Return all the data verbatim but without images.

** Record set **
== Segment start ==
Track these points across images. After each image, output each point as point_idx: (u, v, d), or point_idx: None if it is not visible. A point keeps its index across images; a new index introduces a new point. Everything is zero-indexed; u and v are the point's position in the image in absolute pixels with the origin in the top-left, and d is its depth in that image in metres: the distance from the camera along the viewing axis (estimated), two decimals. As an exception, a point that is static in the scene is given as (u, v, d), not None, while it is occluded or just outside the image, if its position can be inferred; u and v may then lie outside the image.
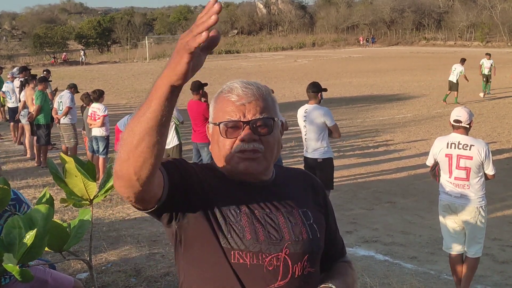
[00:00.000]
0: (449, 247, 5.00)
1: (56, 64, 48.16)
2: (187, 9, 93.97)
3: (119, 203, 7.96)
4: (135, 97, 22.10)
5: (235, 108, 1.54)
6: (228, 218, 1.51)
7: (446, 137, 4.96)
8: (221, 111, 1.57)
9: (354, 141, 12.56)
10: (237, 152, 1.54)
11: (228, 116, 1.55)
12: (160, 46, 63.20)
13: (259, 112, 1.55)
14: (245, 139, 1.53)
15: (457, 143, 4.80)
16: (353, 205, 7.98)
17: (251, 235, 1.50)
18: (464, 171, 4.78)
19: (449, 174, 4.88)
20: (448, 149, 4.84)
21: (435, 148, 5.01)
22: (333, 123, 6.63)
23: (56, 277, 3.79)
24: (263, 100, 1.57)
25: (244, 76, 30.06)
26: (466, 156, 4.75)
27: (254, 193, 1.58)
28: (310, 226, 1.60)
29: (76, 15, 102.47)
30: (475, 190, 4.81)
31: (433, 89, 22.16)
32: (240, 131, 1.54)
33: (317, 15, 79.97)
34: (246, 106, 1.54)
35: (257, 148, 1.54)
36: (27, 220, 2.14)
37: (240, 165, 1.55)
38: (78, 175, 2.51)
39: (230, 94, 1.57)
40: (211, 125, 1.61)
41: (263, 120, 1.55)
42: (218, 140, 1.58)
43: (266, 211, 1.56)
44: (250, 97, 1.56)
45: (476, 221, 4.84)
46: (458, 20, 64.59)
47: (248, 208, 1.54)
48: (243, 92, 1.56)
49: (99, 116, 9.17)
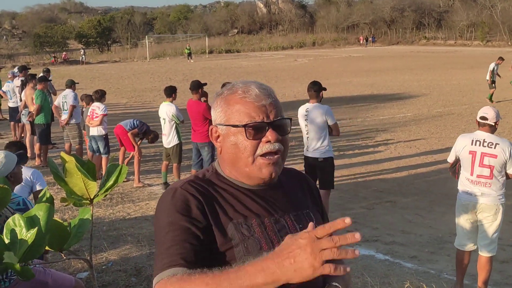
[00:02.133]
0: (463, 244, 5.01)
1: (56, 63, 48.14)
2: (187, 8, 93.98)
3: (120, 203, 7.96)
4: (135, 96, 22.09)
5: (257, 109, 1.51)
6: (243, 235, 1.49)
7: (471, 135, 4.92)
8: (240, 112, 1.52)
9: (354, 140, 12.56)
10: (262, 155, 1.52)
11: (250, 118, 1.51)
12: (160, 46, 63.22)
13: (278, 112, 1.54)
14: (271, 140, 1.51)
15: (482, 141, 4.78)
16: (353, 204, 7.98)
17: (268, 245, 1.49)
18: (488, 169, 4.76)
19: (471, 172, 4.84)
20: (473, 146, 4.81)
21: (458, 145, 4.97)
22: (334, 121, 6.65)
23: (56, 277, 3.79)
24: (276, 100, 1.57)
25: (244, 75, 30.05)
26: (490, 154, 4.73)
27: (261, 198, 1.58)
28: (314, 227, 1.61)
29: (76, 14, 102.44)
30: (497, 189, 4.80)
31: (433, 89, 22.15)
32: (264, 132, 1.51)
33: (317, 14, 79.96)
34: (267, 107, 1.52)
35: (279, 149, 1.53)
36: (27, 219, 2.15)
37: (264, 170, 1.52)
38: (79, 174, 2.51)
39: (247, 94, 1.52)
40: (223, 127, 1.55)
41: (284, 121, 1.55)
42: (237, 142, 1.52)
43: (275, 217, 1.56)
44: (268, 98, 1.53)
45: (495, 220, 4.86)
46: (459, 19, 64.57)
47: (258, 217, 1.53)
48: (261, 92, 1.53)
49: (97, 115, 9.16)
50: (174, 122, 8.41)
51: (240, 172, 1.56)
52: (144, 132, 9.29)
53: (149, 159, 10.80)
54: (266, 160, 1.52)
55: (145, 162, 10.50)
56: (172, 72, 34.22)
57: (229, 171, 1.59)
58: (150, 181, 9.32)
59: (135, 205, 7.89)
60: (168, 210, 1.49)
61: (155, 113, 9.46)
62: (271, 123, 1.51)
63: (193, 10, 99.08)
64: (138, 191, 8.66)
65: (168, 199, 1.52)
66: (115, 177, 2.60)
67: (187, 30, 75.41)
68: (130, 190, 8.71)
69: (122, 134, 9.20)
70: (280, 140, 1.53)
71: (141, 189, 8.81)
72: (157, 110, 8.94)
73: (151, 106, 18.36)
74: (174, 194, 1.52)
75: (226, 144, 1.55)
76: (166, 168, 8.81)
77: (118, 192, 8.42)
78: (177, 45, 61.21)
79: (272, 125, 1.51)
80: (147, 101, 20.54)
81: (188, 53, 48.15)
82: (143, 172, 9.45)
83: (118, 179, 2.62)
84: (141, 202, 8.04)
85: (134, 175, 9.00)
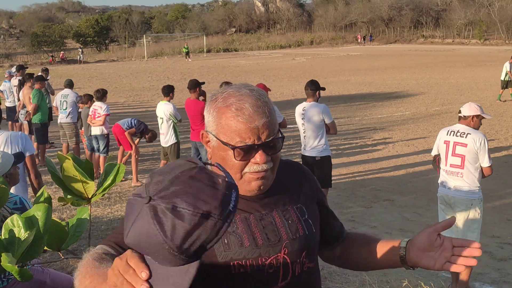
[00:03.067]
== Segment end ==
** Answer section **
Track these points across images. After each image, output each point as point_idx: (u, v, d), or point_idx: None if it is not visible. A point keeps its index across images; a new index introduces a new point. Everything is zero-indexed; u and v are the point's position in the image in absolute pixels with the origin in the top-left, and d is its depth in that image in metres: the distance from the camera along the viewing axis (estimated), two decimals. As an exception, a point that is static in the scene is given as (u, v, d), not None, while it is occluded or just outside the image, if its position can be inferred; u and v may then lie outside the image.
[00:00.000]
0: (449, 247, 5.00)
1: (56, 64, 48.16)
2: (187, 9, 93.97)
3: (119, 203, 7.96)
4: (135, 97, 22.10)
5: (235, 108, 1.54)
6: (228, 218, 1.51)
7: (446, 137, 4.96)
8: (221, 111, 1.57)
9: (354, 141, 12.56)
10: (237, 152, 1.54)
11: (228, 116, 1.55)
12: (160, 46, 63.20)
13: (259, 112, 1.55)
14: (245, 139, 1.53)
15: (457, 143, 4.80)
16: (353, 205, 7.98)
17: (251, 235, 1.50)
18: (464, 171, 4.78)
19: (449, 174, 4.88)
20: (448, 149, 4.84)
21: (435, 148, 5.01)
22: (333, 123, 6.63)
23: (56, 277, 3.79)
24: (263, 100, 1.57)
25: (244, 76, 30.06)
26: (466, 156, 4.75)
27: (254, 193, 1.58)
28: (310, 226, 1.60)
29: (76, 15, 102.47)
30: (475, 190, 4.81)
31: (433, 89, 22.16)
32: (240, 131, 1.54)
33: (317, 15, 79.97)
34: (246, 106, 1.54)
35: (257, 148, 1.54)
36: (27, 220, 2.14)
37: (240, 165, 1.55)
38: (78, 175, 2.51)
39: (230, 94, 1.57)
40: (211, 125, 1.61)
41: (263, 120, 1.55)
42: (218, 140, 1.58)
43: (266, 211, 1.56)
44: (250, 97, 1.56)
45: (476, 221, 4.84)
46: (458, 20, 64.59)
47: (248, 208, 1.54)
48: (243, 92, 1.56)
49: (99, 116, 9.17)
[00:02.133]
0: (463, 244, 5.01)
1: (56, 63, 48.14)
2: (187, 8, 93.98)
3: (120, 203, 7.96)
4: (135, 96, 22.09)
5: (257, 109, 1.51)
6: (243, 235, 1.49)
7: (471, 135, 4.92)
8: (240, 112, 1.52)
9: (354, 140, 12.56)
10: (262, 155, 1.52)
11: (250, 118, 1.51)
12: (160, 46, 63.22)
13: (278, 112, 1.54)
14: (271, 140, 1.51)
15: (482, 141, 4.78)
16: (353, 204, 7.98)
17: (268, 245, 1.49)
18: (488, 169, 4.76)
19: (471, 172, 4.84)
20: (473, 146, 4.81)
21: (458, 145, 4.97)
22: (334, 121, 6.65)
23: (56, 277, 3.79)
24: (276, 100, 1.57)
25: (244, 75, 30.05)
26: (490, 154, 4.73)
27: (261, 198, 1.58)
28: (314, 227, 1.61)
29: (76, 14, 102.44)
30: (497, 189, 4.80)
31: (433, 89, 22.15)
32: (264, 132, 1.51)
33: (317, 14, 79.96)
34: (267, 107, 1.52)
35: (279, 149, 1.53)
36: (27, 219, 2.15)
37: (264, 170, 1.52)
38: (79, 174, 2.51)
39: (247, 94, 1.52)
40: (223, 127, 1.55)
41: (284, 121, 1.55)
42: (237, 142, 1.52)
43: (275, 217, 1.56)
44: (268, 98, 1.53)
45: (495, 220, 4.86)
46: (459, 19, 64.57)
47: (258, 217, 1.53)
48: (261, 92, 1.53)
49: (97, 115, 9.16)
50: (174, 122, 8.41)
51: (240, 172, 1.56)
52: (144, 132, 9.29)
53: (149, 159, 10.80)
54: (266, 160, 1.52)
55: (145, 162, 10.50)
56: (172, 72, 34.22)
57: (229, 171, 1.59)
58: (150, 181, 9.32)
59: (135, 205, 7.89)
60: (168, 210, 1.49)
61: (155, 113, 9.46)
62: (271, 123, 1.51)
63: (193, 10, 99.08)
64: (138, 191, 8.66)
65: (168, 199, 1.52)
66: (115, 177, 2.60)
67: (187, 30, 75.41)
68: (130, 190, 8.71)
69: (122, 134, 9.20)
70: (280, 140, 1.53)
71: (141, 189, 8.81)
72: (157, 110, 8.94)
73: (151, 106, 18.36)
74: (174, 194, 1.52)
75: (226, 144, 1.55)
76: (166, 168, 8.81)
77: (118, 192, 8.42)
78: (177, 45, 61.21)
79: (272, 125, 1.51)
80: (147, 101, 20.54)
81: (188, 53, 48.15)
82: (143, 172, 9.45)
83: (118, 179, 2.62)
84: (141, 202, 8.04)
85: (134, 175, 9.00)
[00:03.067]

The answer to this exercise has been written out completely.